■ Problem statement:
Only the number is wanted: state how many lines of the data below contain the word "filter".

■ Supplied information:
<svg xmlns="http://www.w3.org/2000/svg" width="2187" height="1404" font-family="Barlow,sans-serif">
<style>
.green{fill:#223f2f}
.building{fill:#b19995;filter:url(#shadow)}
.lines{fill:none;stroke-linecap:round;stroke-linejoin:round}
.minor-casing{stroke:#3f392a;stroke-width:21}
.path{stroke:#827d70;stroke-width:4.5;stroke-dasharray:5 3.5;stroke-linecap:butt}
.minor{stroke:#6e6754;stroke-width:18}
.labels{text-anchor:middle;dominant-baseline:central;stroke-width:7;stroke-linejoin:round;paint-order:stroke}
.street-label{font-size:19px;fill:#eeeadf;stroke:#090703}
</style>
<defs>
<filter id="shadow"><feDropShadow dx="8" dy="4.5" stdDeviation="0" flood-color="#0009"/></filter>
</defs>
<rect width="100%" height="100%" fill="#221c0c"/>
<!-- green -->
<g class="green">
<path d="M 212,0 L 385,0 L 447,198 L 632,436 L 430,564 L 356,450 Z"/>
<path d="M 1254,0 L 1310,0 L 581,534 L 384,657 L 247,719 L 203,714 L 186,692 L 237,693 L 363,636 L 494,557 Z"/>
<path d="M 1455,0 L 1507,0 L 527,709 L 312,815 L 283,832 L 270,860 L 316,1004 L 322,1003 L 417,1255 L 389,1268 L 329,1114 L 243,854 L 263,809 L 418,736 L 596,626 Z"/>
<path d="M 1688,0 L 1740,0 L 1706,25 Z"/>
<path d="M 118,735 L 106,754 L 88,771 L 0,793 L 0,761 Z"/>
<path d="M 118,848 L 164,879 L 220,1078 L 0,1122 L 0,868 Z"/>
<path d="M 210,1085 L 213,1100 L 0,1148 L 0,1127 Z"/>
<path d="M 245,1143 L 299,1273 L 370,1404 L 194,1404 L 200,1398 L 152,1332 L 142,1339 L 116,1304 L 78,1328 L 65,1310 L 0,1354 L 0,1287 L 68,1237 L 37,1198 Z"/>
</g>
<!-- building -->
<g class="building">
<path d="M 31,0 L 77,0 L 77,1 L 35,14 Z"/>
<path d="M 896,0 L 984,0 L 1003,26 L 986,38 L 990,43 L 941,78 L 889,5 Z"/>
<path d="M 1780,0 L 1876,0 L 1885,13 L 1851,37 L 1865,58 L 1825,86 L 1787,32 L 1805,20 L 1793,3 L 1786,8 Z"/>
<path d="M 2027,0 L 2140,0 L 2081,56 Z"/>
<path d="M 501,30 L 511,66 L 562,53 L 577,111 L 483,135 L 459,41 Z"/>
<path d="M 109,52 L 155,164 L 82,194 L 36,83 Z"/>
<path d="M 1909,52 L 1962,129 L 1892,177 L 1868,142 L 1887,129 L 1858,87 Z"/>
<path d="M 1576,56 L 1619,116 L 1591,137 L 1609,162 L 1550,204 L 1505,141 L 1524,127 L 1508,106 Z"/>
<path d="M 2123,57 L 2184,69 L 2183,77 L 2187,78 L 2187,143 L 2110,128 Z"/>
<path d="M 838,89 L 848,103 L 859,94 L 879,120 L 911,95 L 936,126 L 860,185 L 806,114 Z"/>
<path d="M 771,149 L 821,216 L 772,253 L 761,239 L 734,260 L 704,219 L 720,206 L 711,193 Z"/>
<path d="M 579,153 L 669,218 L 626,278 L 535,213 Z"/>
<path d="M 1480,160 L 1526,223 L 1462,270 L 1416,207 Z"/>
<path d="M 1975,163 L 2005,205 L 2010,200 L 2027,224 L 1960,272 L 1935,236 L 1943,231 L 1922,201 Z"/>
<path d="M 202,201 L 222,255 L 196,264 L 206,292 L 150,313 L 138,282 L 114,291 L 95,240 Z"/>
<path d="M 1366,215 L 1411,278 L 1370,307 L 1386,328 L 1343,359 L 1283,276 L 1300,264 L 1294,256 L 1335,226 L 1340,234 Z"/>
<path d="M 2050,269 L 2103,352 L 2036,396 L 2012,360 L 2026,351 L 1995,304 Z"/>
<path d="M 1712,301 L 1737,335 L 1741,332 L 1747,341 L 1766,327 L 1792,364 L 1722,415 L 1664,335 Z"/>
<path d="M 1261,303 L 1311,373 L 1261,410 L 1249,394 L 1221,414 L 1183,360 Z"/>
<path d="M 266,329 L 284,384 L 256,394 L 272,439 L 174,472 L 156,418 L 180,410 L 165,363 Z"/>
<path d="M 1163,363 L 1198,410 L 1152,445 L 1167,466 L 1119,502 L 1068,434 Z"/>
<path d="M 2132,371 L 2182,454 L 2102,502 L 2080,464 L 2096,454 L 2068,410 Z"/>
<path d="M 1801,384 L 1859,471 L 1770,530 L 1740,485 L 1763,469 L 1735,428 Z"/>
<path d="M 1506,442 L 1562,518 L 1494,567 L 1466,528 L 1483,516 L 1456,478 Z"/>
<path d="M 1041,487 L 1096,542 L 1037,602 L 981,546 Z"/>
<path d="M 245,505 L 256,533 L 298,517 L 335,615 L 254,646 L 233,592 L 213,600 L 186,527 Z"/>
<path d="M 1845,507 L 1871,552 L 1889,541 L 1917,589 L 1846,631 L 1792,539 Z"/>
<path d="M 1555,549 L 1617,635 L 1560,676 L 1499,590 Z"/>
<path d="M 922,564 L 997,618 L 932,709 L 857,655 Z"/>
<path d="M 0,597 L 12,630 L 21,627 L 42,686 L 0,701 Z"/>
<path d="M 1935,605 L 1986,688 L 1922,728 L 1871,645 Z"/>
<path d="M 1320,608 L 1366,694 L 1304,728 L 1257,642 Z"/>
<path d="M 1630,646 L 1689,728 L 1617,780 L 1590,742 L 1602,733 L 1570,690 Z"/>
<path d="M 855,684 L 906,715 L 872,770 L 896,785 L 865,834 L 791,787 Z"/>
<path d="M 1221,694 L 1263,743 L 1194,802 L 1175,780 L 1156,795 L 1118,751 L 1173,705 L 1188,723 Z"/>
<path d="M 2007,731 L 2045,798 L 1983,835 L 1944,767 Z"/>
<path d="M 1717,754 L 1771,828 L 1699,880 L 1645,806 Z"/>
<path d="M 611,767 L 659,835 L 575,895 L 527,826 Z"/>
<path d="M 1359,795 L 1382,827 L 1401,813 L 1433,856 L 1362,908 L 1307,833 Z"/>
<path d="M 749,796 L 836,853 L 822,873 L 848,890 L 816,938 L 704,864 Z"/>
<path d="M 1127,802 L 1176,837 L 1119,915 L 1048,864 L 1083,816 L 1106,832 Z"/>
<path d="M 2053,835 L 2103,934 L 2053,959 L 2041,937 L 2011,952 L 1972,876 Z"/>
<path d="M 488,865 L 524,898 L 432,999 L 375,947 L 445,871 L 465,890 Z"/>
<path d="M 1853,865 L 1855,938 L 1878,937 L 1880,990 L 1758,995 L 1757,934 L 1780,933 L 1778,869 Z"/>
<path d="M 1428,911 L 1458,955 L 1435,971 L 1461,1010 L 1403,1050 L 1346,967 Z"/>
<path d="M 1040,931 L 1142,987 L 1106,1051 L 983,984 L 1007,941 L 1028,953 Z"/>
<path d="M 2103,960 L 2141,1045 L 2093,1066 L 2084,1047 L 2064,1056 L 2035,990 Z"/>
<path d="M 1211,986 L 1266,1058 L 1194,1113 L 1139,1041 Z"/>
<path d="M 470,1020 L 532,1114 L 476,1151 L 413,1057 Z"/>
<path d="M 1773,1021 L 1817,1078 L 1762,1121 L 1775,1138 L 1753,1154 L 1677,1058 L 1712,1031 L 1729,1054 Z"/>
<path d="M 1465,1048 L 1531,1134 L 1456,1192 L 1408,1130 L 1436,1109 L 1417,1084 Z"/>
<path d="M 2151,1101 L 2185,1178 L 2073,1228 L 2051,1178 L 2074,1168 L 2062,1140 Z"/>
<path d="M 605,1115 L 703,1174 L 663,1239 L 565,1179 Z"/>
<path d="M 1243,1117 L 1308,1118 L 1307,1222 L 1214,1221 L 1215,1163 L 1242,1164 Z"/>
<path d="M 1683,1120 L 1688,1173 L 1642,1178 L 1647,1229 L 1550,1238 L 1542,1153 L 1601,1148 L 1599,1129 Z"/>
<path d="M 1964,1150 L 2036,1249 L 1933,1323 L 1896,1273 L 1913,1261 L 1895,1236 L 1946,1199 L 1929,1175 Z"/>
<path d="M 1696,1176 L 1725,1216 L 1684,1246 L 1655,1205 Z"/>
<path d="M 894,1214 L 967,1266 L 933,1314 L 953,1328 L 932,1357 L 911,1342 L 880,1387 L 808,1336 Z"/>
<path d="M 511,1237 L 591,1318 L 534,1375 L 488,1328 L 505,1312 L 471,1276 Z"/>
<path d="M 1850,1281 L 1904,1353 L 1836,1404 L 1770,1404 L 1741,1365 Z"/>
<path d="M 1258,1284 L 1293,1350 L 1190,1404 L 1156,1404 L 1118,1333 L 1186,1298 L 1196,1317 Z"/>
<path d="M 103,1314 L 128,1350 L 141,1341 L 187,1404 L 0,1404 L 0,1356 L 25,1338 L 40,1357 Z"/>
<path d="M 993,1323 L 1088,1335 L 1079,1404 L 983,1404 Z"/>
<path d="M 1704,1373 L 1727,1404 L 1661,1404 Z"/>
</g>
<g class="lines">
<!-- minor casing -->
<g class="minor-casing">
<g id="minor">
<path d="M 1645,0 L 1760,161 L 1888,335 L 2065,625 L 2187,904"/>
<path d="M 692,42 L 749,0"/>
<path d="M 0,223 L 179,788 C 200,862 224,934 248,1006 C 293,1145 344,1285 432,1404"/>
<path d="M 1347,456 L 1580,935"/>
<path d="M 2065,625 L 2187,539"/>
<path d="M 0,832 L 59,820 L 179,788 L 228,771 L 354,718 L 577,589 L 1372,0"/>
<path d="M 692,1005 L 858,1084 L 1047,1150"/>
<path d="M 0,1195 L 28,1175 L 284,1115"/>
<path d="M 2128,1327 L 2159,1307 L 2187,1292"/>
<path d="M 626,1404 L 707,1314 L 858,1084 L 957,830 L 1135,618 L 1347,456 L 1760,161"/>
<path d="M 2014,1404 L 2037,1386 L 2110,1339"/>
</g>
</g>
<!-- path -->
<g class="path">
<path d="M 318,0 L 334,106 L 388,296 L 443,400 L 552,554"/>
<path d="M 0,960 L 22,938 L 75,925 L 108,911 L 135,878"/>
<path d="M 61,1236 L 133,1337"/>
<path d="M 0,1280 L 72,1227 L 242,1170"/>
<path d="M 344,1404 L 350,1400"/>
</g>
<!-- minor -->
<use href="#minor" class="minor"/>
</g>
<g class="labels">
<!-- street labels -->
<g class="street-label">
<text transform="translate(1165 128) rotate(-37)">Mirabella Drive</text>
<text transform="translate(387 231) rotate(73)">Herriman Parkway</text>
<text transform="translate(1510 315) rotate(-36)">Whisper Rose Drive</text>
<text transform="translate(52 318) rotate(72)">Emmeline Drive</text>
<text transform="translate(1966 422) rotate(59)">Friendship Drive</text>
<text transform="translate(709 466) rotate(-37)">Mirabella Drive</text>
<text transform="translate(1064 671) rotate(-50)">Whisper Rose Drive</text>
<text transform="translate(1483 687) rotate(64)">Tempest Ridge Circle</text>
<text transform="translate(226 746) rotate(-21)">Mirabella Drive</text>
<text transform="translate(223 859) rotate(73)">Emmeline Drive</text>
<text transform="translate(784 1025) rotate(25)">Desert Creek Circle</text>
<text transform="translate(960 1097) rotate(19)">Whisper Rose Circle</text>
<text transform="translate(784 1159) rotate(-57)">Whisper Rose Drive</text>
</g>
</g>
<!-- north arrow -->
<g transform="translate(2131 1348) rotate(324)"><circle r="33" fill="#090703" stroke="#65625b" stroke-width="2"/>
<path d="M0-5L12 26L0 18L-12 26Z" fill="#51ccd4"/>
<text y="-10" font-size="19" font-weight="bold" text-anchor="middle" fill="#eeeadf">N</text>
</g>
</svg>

■ Solution to the exercise:
2